● Material shown
------------
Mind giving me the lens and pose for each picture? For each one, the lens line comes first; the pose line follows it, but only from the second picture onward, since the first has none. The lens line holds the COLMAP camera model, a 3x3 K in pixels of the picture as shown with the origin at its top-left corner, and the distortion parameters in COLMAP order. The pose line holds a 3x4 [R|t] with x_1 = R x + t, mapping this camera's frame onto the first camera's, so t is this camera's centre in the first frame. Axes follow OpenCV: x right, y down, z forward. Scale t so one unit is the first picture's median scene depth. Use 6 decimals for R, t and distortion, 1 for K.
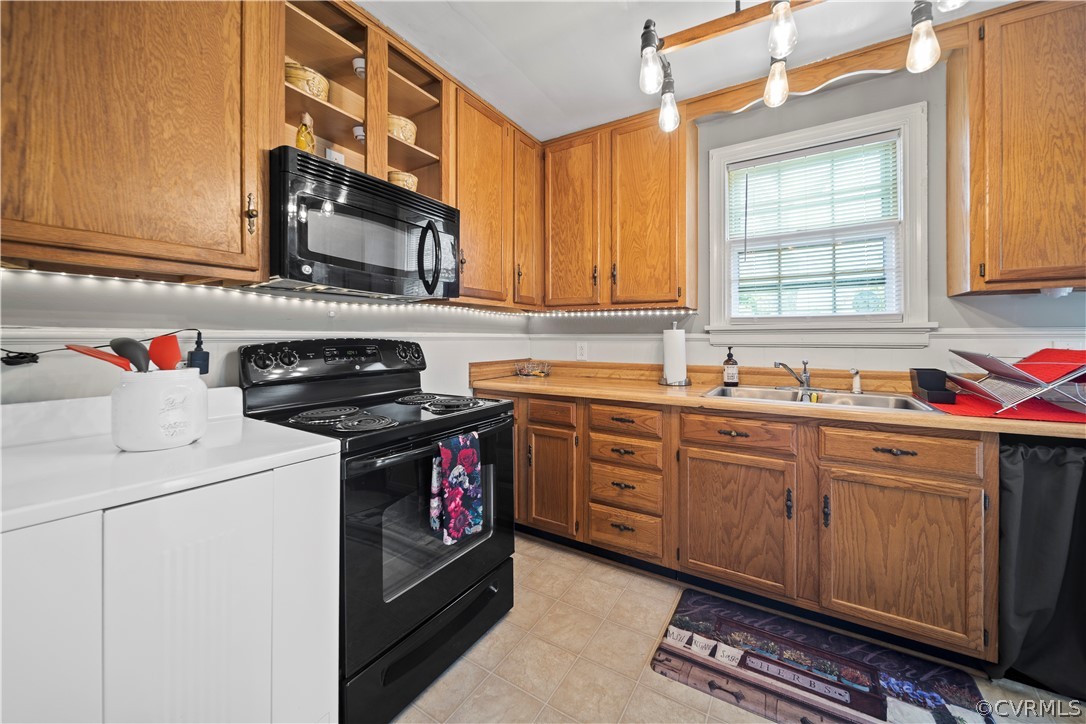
lens RADIAL K [[404.7, 0, 557.8], [0, 404.7, 336.8], [0, 0, 1]] dist [-0.001489, -0.000793]
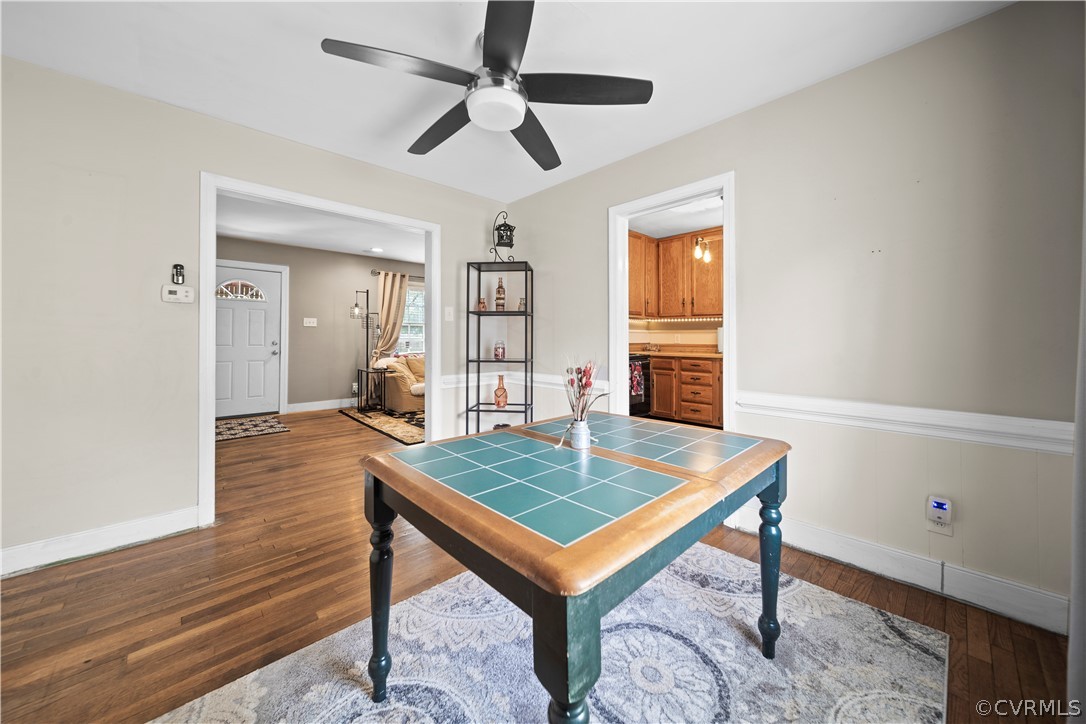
lens RADIAL K [[390.8, 0, 544.4], [0, 390.8, 335.7], [0, 0, 1]] dist [0.000216, 0.000017]
pose [[0.964783, -0.000566, -0.263046, -0.101818], [-0.000336, 0.999994, -0.003386, 0.042531], [0.263047, 0.003355, 0.964777, -1.591731]]
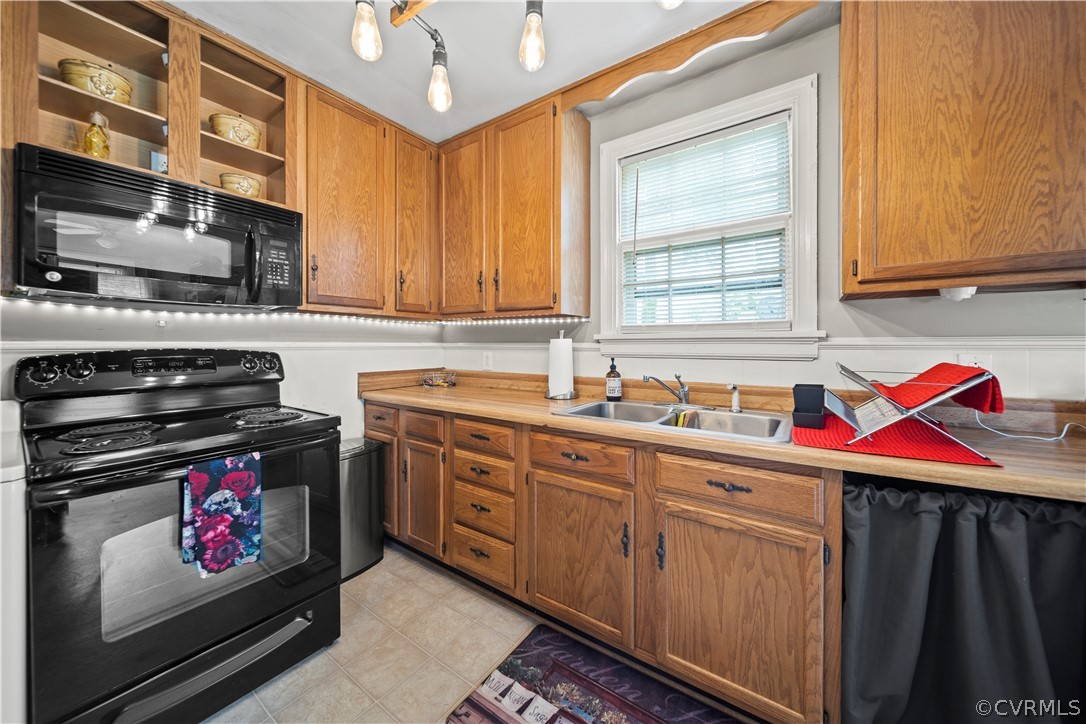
lens RADIAL K [[386.5, 0, 547.2], [0, 386.5, 344.8], [0, 0, 1]] dist [-0.002360, -0.000215]
pose [[0.997537, 0.000205, -0.070140, 0.410609], [0.000090, 0.999991, 0.004206, -0.009656], [0.070140, -0.004202, 0.997528, 0.142411]]
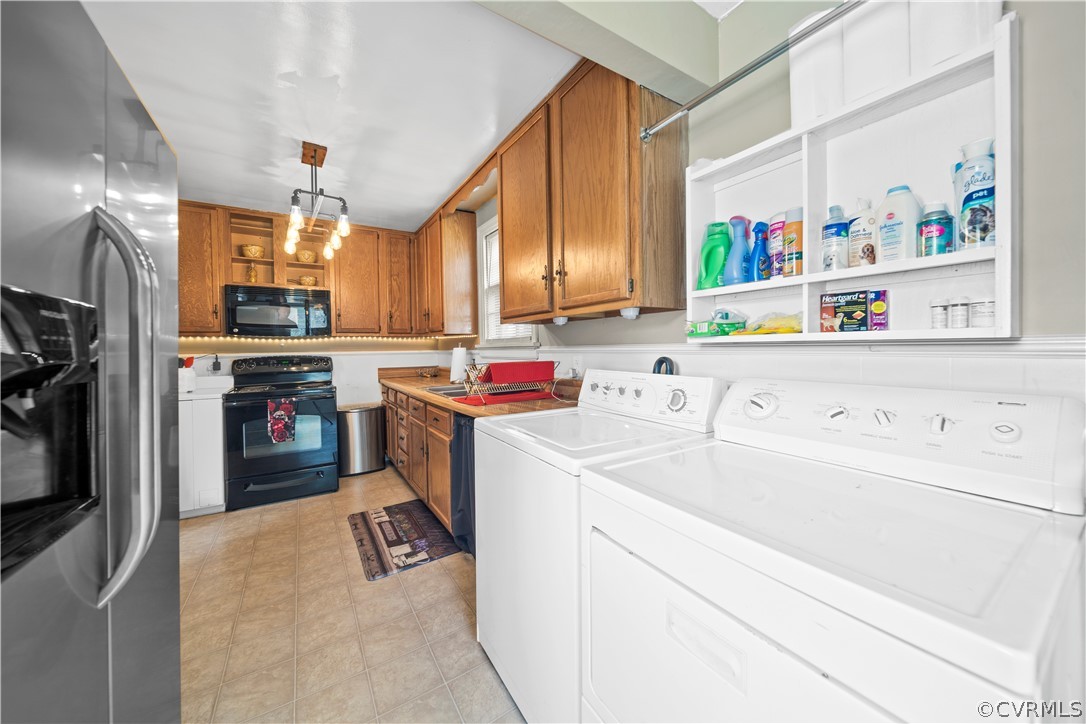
lens RADIAL K [[384.3, 0, 547.7], [0, 384.3, 350.9], [0, 0, 1]] dist [-0.001775, -0.000230]
pose [[0.897142, -0.012146, -0.441576, 1.608808], [0.018894, 0.999762, 0.010887, -0.018084], [0.441338, -0.018110, 0.897158, -0.229954]]
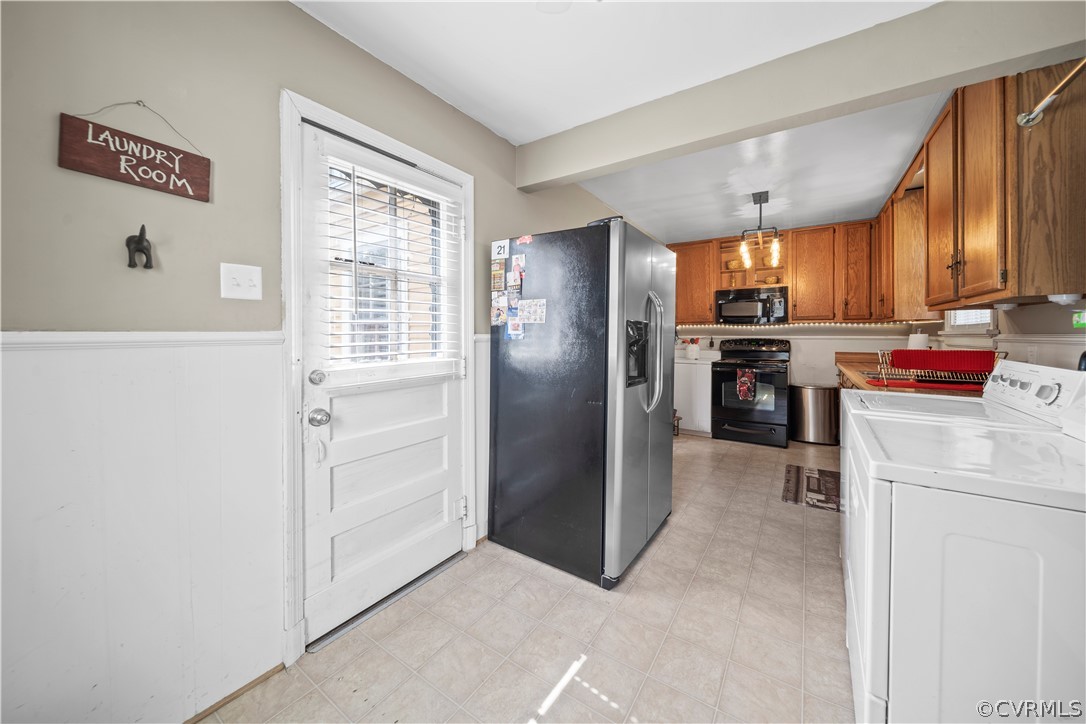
lens RADIAL K [[390.8, 0, 544.4], [0, 390.8, 335.7], [0, 0, 1]] dist [0.000216, 0.000017]
pose [[-0.051813, 0.000990, -0.998656, 2.276205], [0.004803, 0.999988, 0.000743, -0.023308], [0.998645, -0.004758, -0.051817, -0.350195]]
------------
● Exercise instructions
Could you copy the lines above word for word, from the very first one up to and including the one with "dist [-0.001489, -0.000793]"? Leave the pictures out of your answer.

● Finished exercise
Mind giving me the lens and pose for each picture? For each one, the lens line comes first; the pose line follows it, but only from the second picture onward, since the first has none. The lens line holds the COLMAP camera model, a 3x3 K in pixels of the picture as shown with the origin at its top-left corner, and the distortion parameters in COLMAP order. The pose line holds a 3x4 [R|t] with x_1 = R x + t, mapping this camera's frame onto the first camera's, so t is this camera's centre in the first frame. Axes follow OpenCV: x right, y down, z forward. Scale t so one unit is the first picture's median scene depth. Use 6 decimals for R, t and distortion, 1 for K.
lens RADIAL K [[404.7, 0, 557.8], [0, 404.7, 336.8], [0, 0, 1]] dist [-0.001489, -0.000793]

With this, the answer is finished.